Mind Games is set in the near future and tells the story of Luna, one of the few people who are unable to access the virtual world offered by PareCo (Woop! Woop! Evil Corporation Alert!) that the rest of the population spend their education and leisure time in.
Thinking that her future will be limited to the dead-end jobs offered to those who refuse virtual life, everyone is astonished when Luna is offered a space in the PareCo tests which will give her the opportunity of an amazing future at university or even at PareCo’s Think Tanks, developing new virtual worlds. When she arrives it’s the start of a huge voyage of self-discovery.
I thought Mind Games was an all-round good book, with some aspects that were just excellent. The baddies have their evil lair in a hollowed-out volcano and I don’t care which way you turn it: baddies in hollowed-out volcanoes are awesome. The characters are ace and you really end up caring about them.

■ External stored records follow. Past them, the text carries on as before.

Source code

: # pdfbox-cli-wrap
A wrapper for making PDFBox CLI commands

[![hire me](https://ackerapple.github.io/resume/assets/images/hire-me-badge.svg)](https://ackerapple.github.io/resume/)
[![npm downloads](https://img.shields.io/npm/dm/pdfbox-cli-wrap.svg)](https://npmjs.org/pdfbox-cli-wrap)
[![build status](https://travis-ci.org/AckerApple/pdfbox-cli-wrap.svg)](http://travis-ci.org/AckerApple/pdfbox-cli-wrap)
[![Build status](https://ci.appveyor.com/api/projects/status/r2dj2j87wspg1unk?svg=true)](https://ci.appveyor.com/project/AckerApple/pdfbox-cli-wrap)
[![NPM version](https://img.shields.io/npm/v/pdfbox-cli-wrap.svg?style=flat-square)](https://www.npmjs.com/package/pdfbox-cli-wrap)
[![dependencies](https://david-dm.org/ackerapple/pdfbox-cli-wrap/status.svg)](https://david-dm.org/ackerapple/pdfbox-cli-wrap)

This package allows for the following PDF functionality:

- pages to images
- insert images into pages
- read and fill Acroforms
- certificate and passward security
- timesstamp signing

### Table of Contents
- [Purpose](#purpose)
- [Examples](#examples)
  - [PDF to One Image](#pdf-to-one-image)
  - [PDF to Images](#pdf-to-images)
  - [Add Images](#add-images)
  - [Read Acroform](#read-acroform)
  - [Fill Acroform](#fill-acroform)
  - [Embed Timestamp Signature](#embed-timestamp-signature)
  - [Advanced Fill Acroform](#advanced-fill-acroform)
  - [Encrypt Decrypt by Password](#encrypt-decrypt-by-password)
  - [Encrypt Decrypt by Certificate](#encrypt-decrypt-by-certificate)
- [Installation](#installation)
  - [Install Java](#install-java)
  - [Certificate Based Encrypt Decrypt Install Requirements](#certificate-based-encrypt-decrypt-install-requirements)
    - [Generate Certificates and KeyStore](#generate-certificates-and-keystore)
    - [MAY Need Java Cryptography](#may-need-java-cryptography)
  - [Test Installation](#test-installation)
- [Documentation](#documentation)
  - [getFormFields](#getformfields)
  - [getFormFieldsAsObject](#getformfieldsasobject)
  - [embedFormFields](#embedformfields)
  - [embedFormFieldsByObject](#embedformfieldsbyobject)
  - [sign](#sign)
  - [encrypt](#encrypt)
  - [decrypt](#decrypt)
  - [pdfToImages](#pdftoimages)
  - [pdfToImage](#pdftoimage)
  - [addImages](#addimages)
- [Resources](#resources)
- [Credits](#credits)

Luna was a super protagonist and it’s really interesting to read all the different ways her friends and family use virtual worlds.
The world has been built with a lot of thought to detail. It’s very recognisable and scarily believable as a future London where people just spend all their time in virtual reality. Teri Terry hasn’t made PareCo too crazy-evil and that just makes them all the more creepy and sinister.

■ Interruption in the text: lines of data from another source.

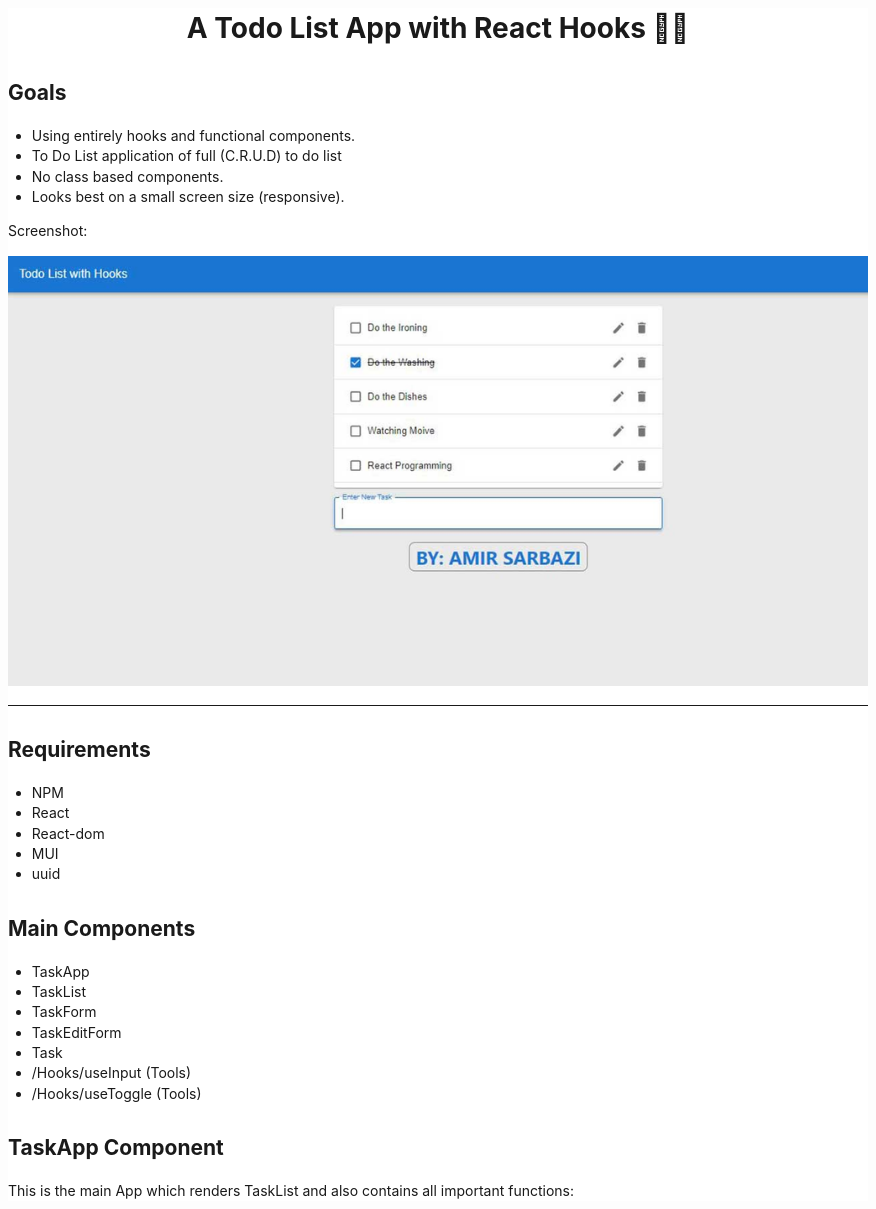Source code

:<div>
  <h1 align="center">A Todo List App with React Hooks 🧑‍💻</h1>
<h2>Goals</h2>
  <ul>
  <li>
  Using entirely hooks and functional components.
  </li>
  <li>
  To Do List application of full (C.R.U.D) to do list
  </li>
  <li>
    No class based components.
    </li>
     <li>
   Looks best on a small screen size (responsive).
    </li>
    
   </ul>

  <p>
    Screenshot:
  </p>

  <a href="">
    <img
      alt="Learn NextJS"
      src="screenshot.jpg"
    />
  </a>
</div>

<hr />

## Requirements
- NPM
- React
- React-dom
- MUI
- uuid

## Main Components
- TaskApp
- TaskList
- TaskForm
- TaskEditForm
- Task
- /Hooks/useInput (Tools)
- /Hooks/useToggle (Tools)

## TaskApp Component
This is the main App which renders TaskList and also contains all important functions:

I felt the pace of the story slowed down a bit in the middle after a nice, action-y start and the end felt a tiny bit rushed, but this wasn’t enough to put me off and I was glad it didn’t because the finale is electric with a couple of truly ‘No-o-o-o-o-o!’ moments.
I was really looking forward to Mind Games, and I have to say it didn’t disappoint.
Recommended for: anyone who likes techno-future dystopias and The Matrix.